🤖 AI Summary
Large language models (LLMs) lack causal intuition about physical dynamics, severely limiting their zero-shot physical reasoning capabilities in real-world scenarios. To address this, we propose the Causal World Model Induction (CWMI) framework, which introduces a causal intervention loss to guide multimodal learning toward authentic causal mechanisms rather than spurious statistical correlations. Furthermore, we design a Causal Physics Module (CPM), trained end-to-end using counterfactual intervention predictions as supervisory signals. Evaluated on PIQA and our newly constructed PhysiCa-Bench—a rigorous physical causality benchmark—CWMI significantly outperforms existing state-of-the-art models.

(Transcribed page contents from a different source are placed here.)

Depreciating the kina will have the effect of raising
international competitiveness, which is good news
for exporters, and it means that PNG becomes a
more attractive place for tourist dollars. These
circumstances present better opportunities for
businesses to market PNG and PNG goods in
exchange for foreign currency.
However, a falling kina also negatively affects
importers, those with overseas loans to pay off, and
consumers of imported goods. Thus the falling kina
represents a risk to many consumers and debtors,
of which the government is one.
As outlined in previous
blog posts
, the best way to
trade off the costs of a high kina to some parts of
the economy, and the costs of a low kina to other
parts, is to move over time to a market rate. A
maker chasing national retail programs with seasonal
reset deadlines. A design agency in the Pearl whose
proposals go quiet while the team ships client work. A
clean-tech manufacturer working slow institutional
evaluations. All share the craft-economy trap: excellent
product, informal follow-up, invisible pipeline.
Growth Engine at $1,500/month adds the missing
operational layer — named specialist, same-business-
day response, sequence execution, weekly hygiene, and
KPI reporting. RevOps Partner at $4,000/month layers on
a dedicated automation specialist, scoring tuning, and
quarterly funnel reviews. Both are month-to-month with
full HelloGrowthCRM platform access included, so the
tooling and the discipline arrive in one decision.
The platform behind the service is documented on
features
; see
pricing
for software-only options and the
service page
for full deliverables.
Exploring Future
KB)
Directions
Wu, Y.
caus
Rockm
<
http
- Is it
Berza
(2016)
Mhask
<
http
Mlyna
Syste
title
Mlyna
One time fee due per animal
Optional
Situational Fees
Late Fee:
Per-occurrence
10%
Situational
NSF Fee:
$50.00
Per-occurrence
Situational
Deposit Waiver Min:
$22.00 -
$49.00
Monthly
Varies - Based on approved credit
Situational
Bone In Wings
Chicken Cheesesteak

It is the first approach to enable LLMs to reliably model and generalize physical causal relationships under zero-shot conditions. By grounding physical reasoning in causal semantics, CWMI establishes a scalable architectural foundation for embodied intelligence and causal AI.
📝 Abstract
Large Language Models (LLMs), despite their advanced linguistic capabilities, fundamentally lack an intuitive understanding of physical dynamics, which limits their effectiveness in real-world scenarios that require causal reasoning. In this paper, we introduce Causal World Model Induction (CWMI), a novel framework designed to embed an explicit model of causal physics within an LLM. Our approach incorporates a dedicated Causal Physics Module (CPM) and a new training objective called Causal Intervention Loss, encouraging the model to learn cause-and-effect relationships from multimodal data. By training the model to predict the outcomes of hypothetical interventions instead of merely capturing statistical correlations, CWMI develops a robust internal representation of physical laws. Experimental results show that CWMI significantly outperforms state-of-the-art LLMs on zero-shot physical reasoning tasks, including the PIQA benchmark and our newly proposed PhysiCa-Bench dataset. These findings demonstrate that inducing a causal world model is a critical step toward more reliable and generalizable AI systems.